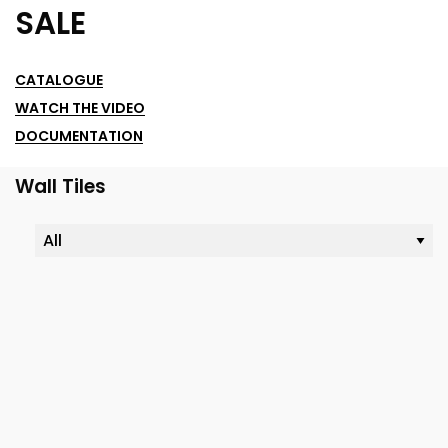
SALE
CATALOGUE
WATCH THE VIDEO
DOCUMENTATION
Wall Tiles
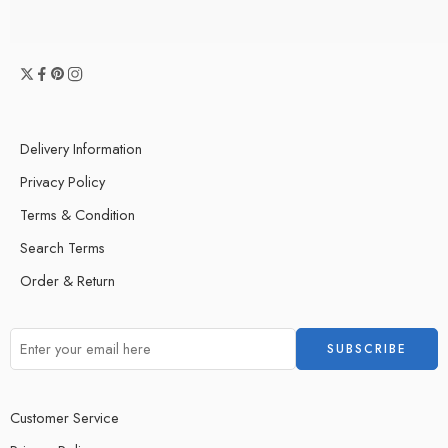
Delivery Information
Privacy Policy
Terms & Condition
Search Terms
Order & Return
Customer Service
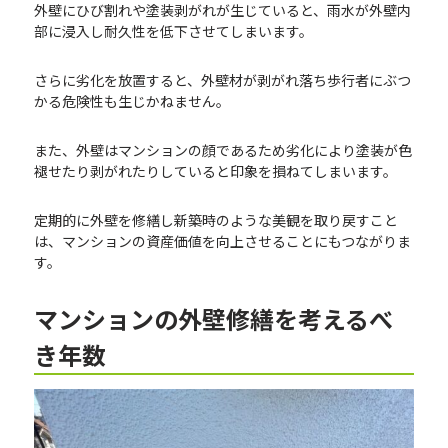
外壁にひび割れや塗装剥がれが生じていると、雨水が外壁内
部に浸入し耐久性を低下させてしまいます。
さらに劣化を放置すると、外壁材が剥がれ落ち歩行者にぶつ
かる危険性も生じかねません。
また、外壁はマンションの顔であるため劣化により塗装が色
褪せたり剥がれたりしていると印象を損ねてしまいます。
定期的に外壁を修繕し新築時のような美観を取り戻すこと
は、マンションの資産価値を向上させることにもつながりま
す。
マンションの外壁修繕を考えるべ
き年数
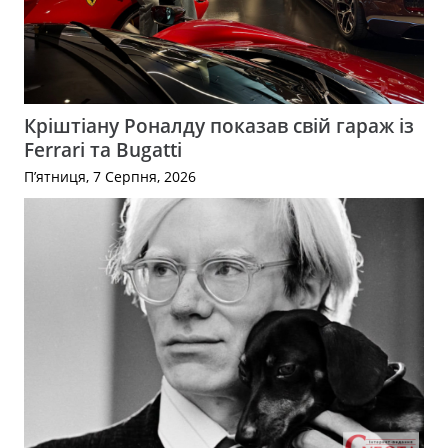
Кріштіану Роналду показав свій гараж із
Ferrari та Bugatti
П’ятниця, 7 Серпня, 2026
# # # # #
WHAT IS REQUIRED: Write out the text from the data again with "Customer Service" swapped for "Customer Support" and nothing else changed. Don't include the pictures.

SOLUTION:
SALE
CATALOGUE
WATCH THE VIDEO
DOCUMENTATION
Wall Tiles
Delivery Information
Privacy Policy
Terms & Condition
Search Terms
Order & Return
Customer Support
外壁にひび割れや塗装剥がれが生じていると、雨水が外壁内
部に浸入し耐久性を低下させてしまいます。
さらに劣化を放置すると、外壁材が剥がれ落ち歩行者にぶつ
かる危険性も生じかねません。
また、外壁はマンションの顔であるため劣化により塗装が色
褪せたり剥がれたりしていると印象を損ねてしまいます。
定期的に外壁を修繕し新築時のような美観を取り戻すこと
は、マンションの資産価値を向上させることにもつながりま
す。
マンションの外壁修繕を考えるべ
き年数
Кріштіану Роналду показав свій гараж із
Ferrari та Bugatti
П’ятниця, 7 Серпня, 2026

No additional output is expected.